In the business world, bankruptcy is the process for personal insolvency, that only applies to Sole traders who have their own Australian Business Number (ABN). Individuals that cannot pay their debts when they fall due can also use the bankruptcy laws, thus allowing them to start again, as they have learned from their mistakes.
If you are an Incorporated company, then insolvency is a little more complex, because the fiduciary obligation a director has to the shareholders and the Corporation Act must be shown to have been complied with.
The Corporations Act sets out processes for how companies need to act when they are no longer able to pay off their debts and advise that the legislation known as “Safe Harbour” needs to be used and that independent assistance from qualified parties that understand insolvency are sourced and engaged.
If the director is charged with any offences against the Corporations Act then Bankruptcy can be used but it is not really an option a director should think will resolve the problem.

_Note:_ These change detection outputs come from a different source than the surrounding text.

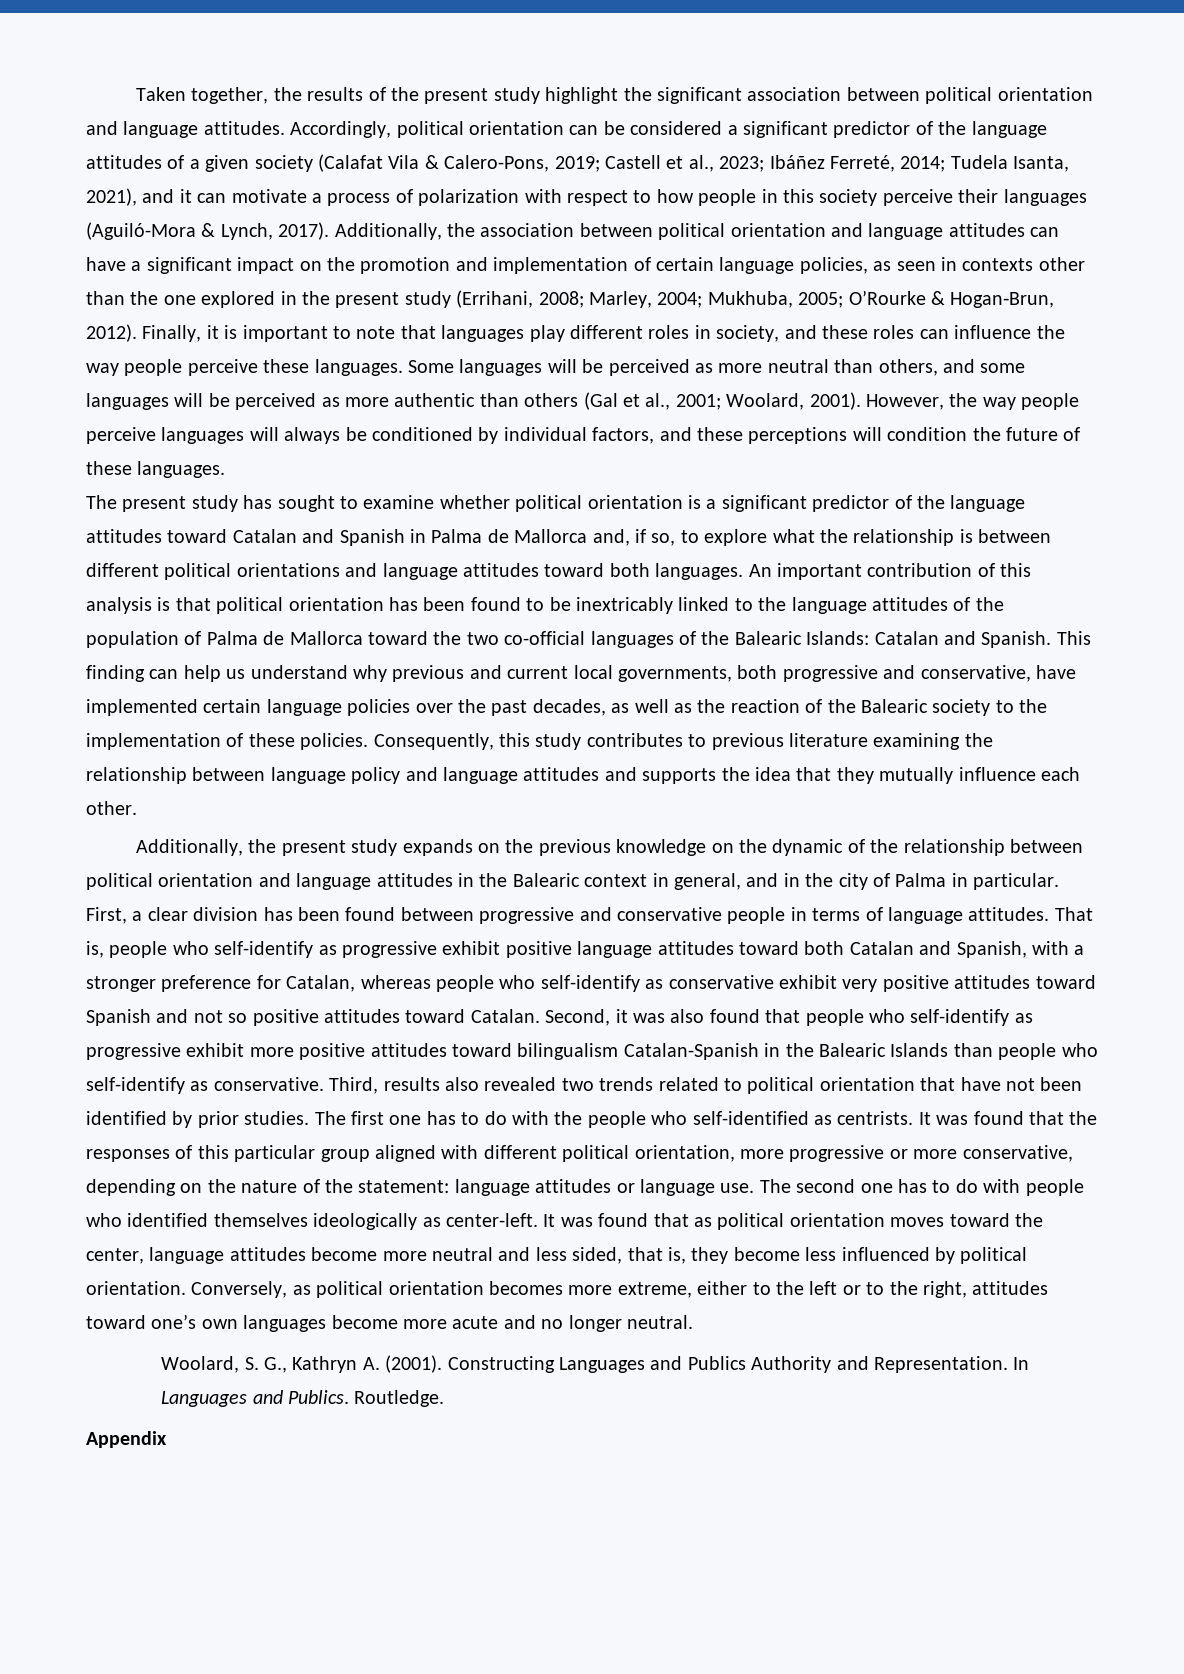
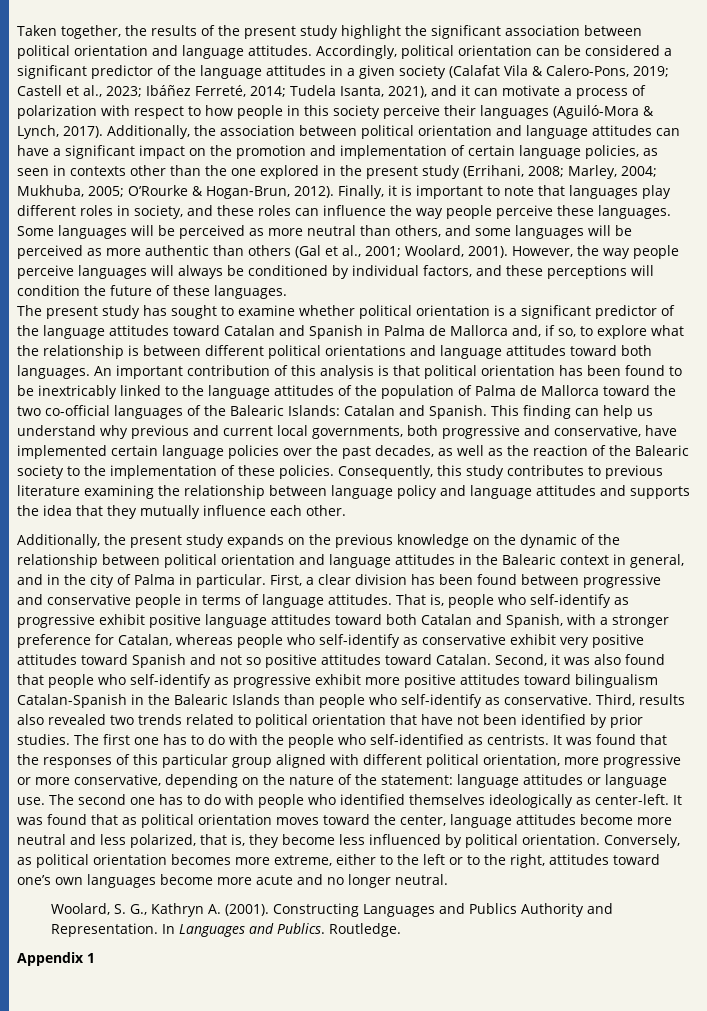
[167,155,185,169] of -> [330,65,343,76] in
[572,1247,623,1264] sided, -> [130,834,196,848] polarized,
(167, 1439) none -> [87,953,95,963] 1

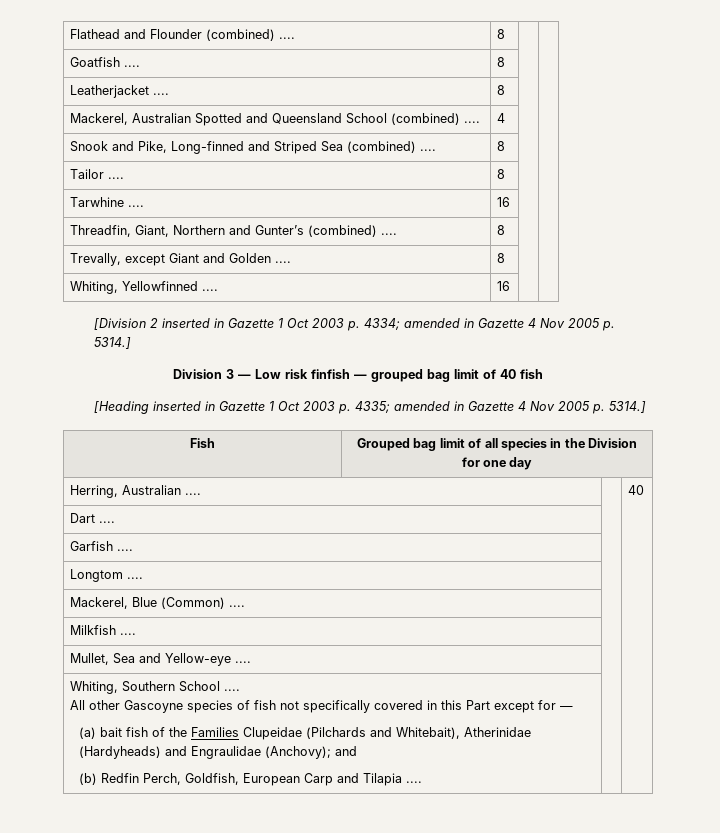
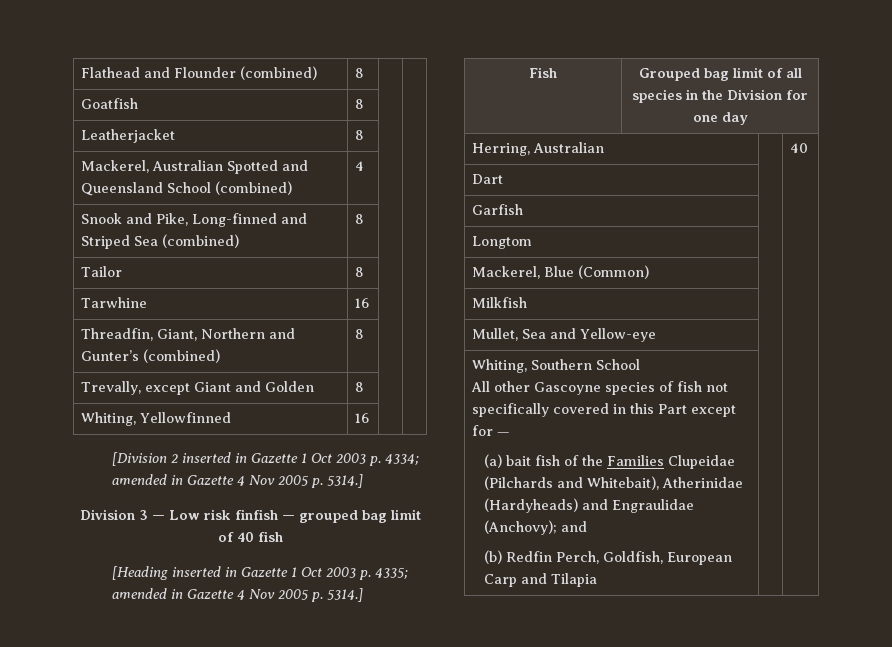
[278,37,295,39] .... -> (318, 73) none
[123,65,140,67] .... -> (139, 103) none
[152,93,169,95] .... -> (176, 136) none
[463,121,480,123] .... -> (293, 188) none
[419,149,436,151] .... -> (240, 241) none
[107,177,124,179] .... -> (123, 271) none
[127,205,144,207] .... -> (148, 302) none
[380,233,397,235] .... -> (221, 356) none
[274,261,291,263] .... -> (315, 386) none
[201,289,218,291] .... -> (232, 417) none
[184,493,201,495] .... -> (605, 147) none
[98,521,115,523] .... -> (504, 179) none
[116,549,133,551] .... -> (524, 209) none
[126,577,143,579] .... -> (533, 242) none
[228,605,245,607] .... -> (650, 272) none
[119,633,136,635] .... -> (528, 302) none
[234,661,251,663] .... -> (657, 335) none
[223,689,240,691] .... -> (641, 364) none
[406,781,423,783] .... -> (598, 580) none

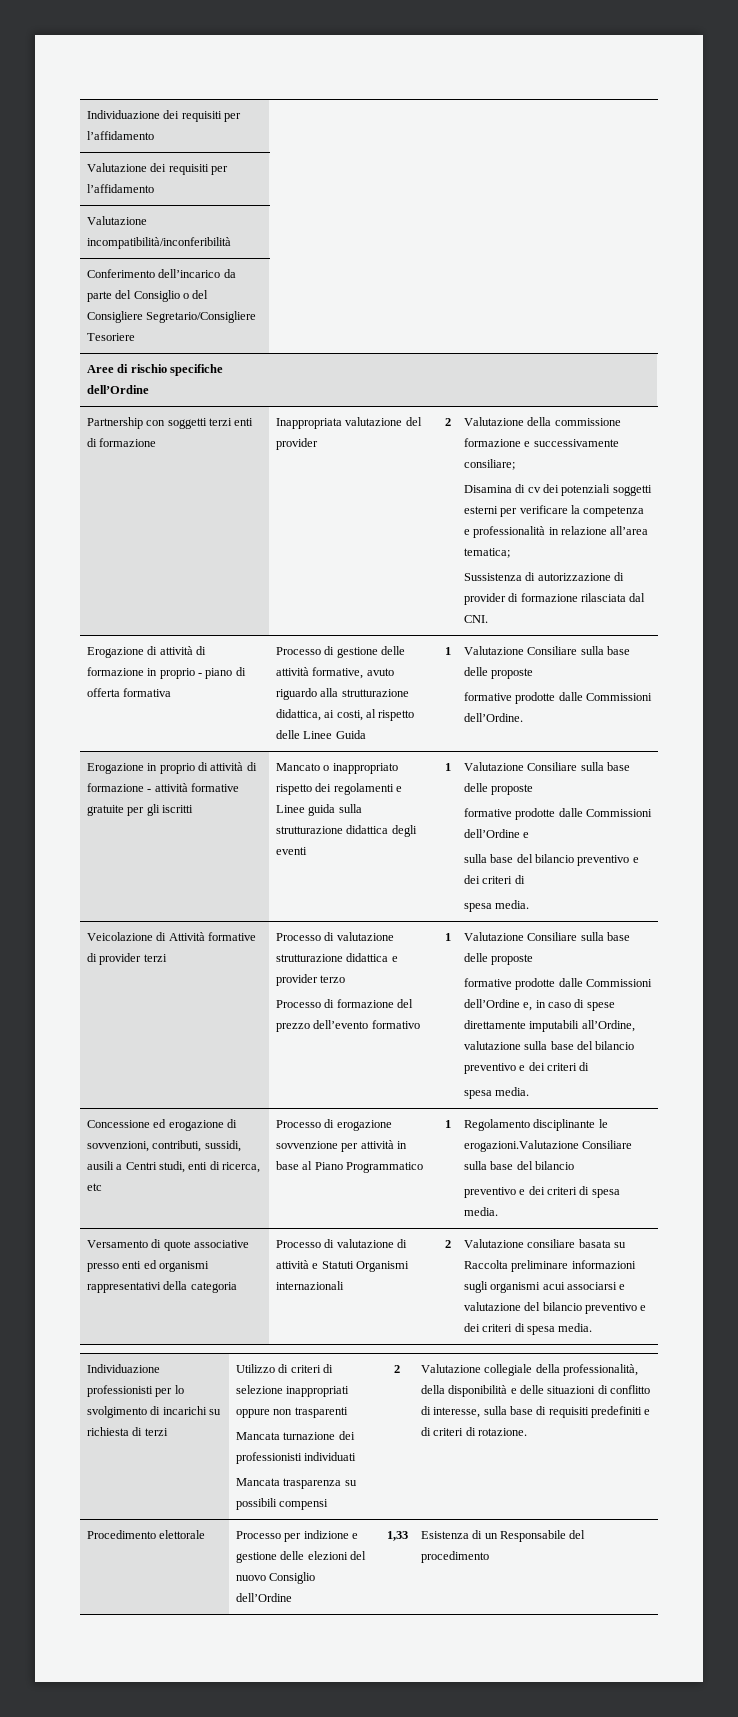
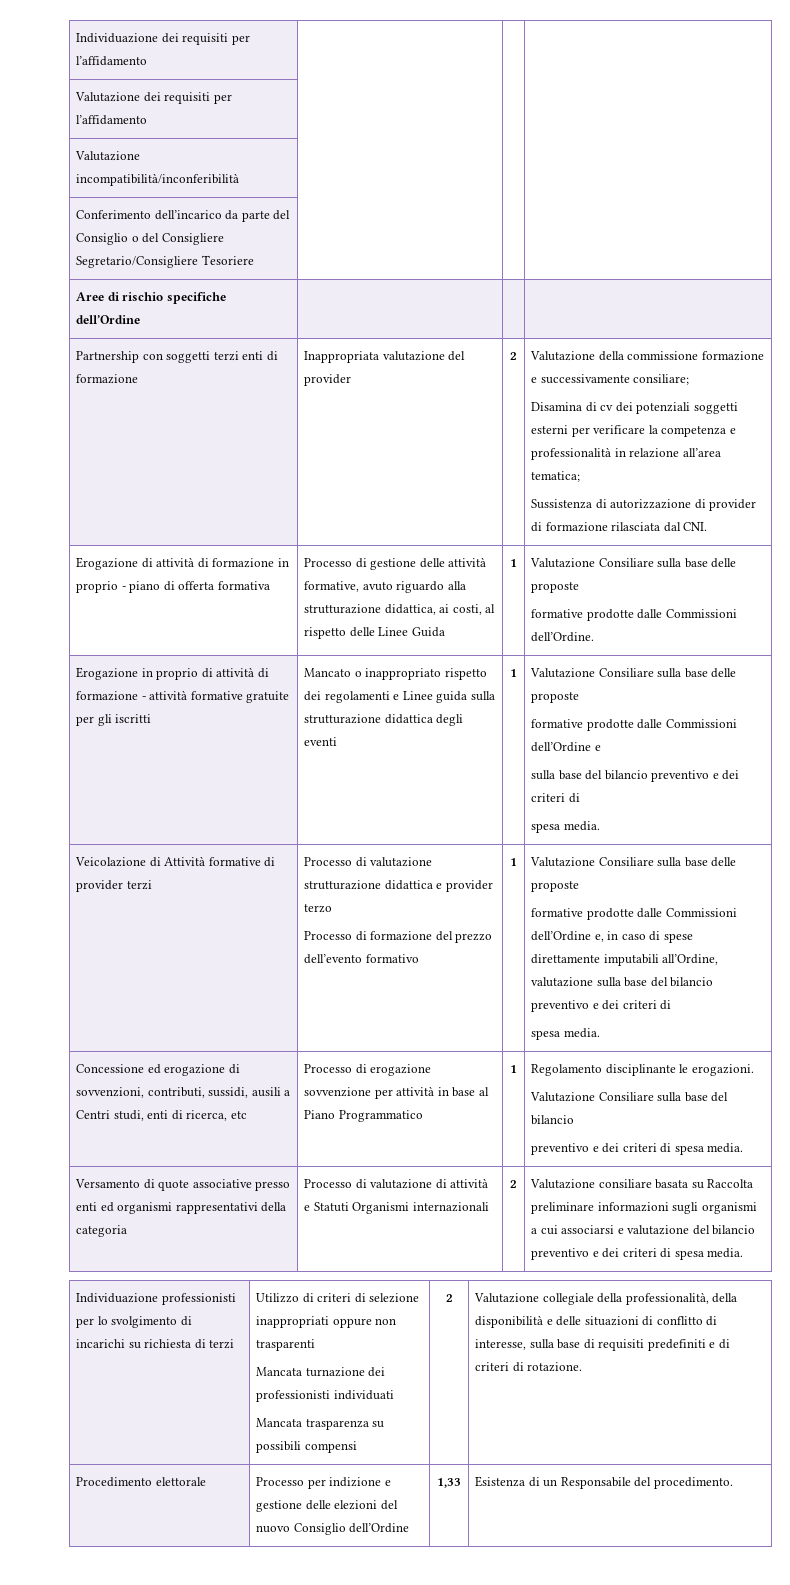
[463,1140,579,1152] erogazioni.Valutazione -> [691,1064,754,1076] [530,1092,596,1102] erogazioni. // Valutazione
[542,1282,565,1290] acui -> [531,1225,558,1235] a cui
[420,1551,489,1563] procedimento -> [653,1477,733,1489] procedimento.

With COVID-19 changing the business landscape, business owners have had to make decisions quickly to respond to different lockdown laws, challenges caused by working from home, many inconveniences, and extra costs.
Currently, the Australian Securities and Investment Commission (ASIC) is the regulator of the Corporations Act and upon receiving a complaint either from the Public or Liquidators, about an alleged breach of the Corporations Act by a Director, then ASIC have the discretion to decide if they take any action to pursue the Director or alternatively not to take any enforcement action at all.
In the face of COVID-19, where there are time and cost pressures at play and the fact that there is major concerns and uncertainty about businesses surviving and or their Director surviving during and after the Covid-19 measures have finished. This uncertainty and the economic downturn effecting all businesses Australia wide, will be considered, particularly if the company already has substantial debts to pay off, no realisable assets from the company or the Director, then it would not be viable to proceed against the Director.
Key Reminders are:
These temporary changes to the law, aim to give individuals and businesses the opportunity to continue operating during the COVID19 pandemic, and having engaged a party that understands Insolvency and Safe Harbour Laws put the director and the company in the best position possible to return to financial viability and having ongoing sustainability once the pandemic is over.
While none of the changes affect creditors’ abilities to enforce their debts, the likely outcomes of these temporary changes will be a reduction in the use of Creditor’s Statutory demands and Bankruptcy notices as debt recovery mechanisms for the 6 month period, and once debt collectors are aware of the engagement of a party that understands Insolvency and Safe Harbour Laws, that part will be assisting their client to have the ability after 25th March 2020 to put up arguments such as 459s and solvency argument inclusive of reports.